INSTRUCTIONS FOR THE TASK ::
The line containing "activity, it's pointing" marks the end: quote every line from the start of the records below through it, word for word.

INPUT DATA ::
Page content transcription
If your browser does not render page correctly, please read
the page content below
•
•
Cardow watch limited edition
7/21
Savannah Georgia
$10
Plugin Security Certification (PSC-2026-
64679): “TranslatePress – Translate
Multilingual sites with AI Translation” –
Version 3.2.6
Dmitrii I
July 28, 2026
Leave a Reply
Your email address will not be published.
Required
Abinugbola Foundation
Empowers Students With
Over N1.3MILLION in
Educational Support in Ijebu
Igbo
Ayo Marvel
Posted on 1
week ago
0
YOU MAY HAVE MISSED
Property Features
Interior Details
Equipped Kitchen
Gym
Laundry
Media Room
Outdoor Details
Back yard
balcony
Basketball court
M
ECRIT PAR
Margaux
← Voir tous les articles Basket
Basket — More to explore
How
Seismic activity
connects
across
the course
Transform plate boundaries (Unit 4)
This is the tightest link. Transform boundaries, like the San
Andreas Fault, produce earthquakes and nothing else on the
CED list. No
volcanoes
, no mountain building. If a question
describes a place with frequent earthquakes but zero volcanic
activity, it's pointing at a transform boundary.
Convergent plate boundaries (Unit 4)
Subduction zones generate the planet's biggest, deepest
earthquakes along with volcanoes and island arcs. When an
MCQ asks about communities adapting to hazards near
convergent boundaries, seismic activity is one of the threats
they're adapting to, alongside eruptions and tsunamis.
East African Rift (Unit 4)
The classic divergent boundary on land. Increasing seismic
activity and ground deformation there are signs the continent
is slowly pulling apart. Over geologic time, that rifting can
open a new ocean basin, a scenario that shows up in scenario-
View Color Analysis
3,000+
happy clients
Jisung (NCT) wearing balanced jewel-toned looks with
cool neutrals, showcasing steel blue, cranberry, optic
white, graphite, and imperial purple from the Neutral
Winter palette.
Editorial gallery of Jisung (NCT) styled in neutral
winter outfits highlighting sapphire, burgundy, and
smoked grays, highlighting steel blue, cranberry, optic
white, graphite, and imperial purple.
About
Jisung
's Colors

SOLVED PROBLEM ::
Page content transcription
If your browser does not render page correctly, please read
the page content below
•
•
Cardow watch limited edition
7/21
Savannah Georgia
$10
Plugin Security Certification (PSC-2026-
64679): “TranslatePress – Translate
Multilingual sites with AI Translation” –
Version 3.2.6
Dmitrii I
July 28, 2026
Leave a Reply
Your email address will not be published.
Required
Abinugbola Foundation
Empowers Students With
Over N1.3MILLION in
Educational Support in Ijebu
Igbo
Ayo Marvel
Posted on 1
week ago
0
YOU MAY HAVE MISSED
Property Features
Interior Details
Equipped Kitchen
Gym
Laundry
Media Room
Outdoor Details
Back yard
balcony
Basketball court
M
ECRIT PAR
Margaux
← Voir tous les articles Basket
Basket — More to explore
How
Seismic activity
connects
across
the course
Transform plate boundaries (Unit 4)
This is the tightest link. Transform boundaries, like the San
Andreas Fault, produce earthquakes and nothing else on the
CED list. No
volcanoes
, no mountain building. If a question
describes a place with frequent earthquakes but zero volcanic
activity, it's pointing at a transform boundary.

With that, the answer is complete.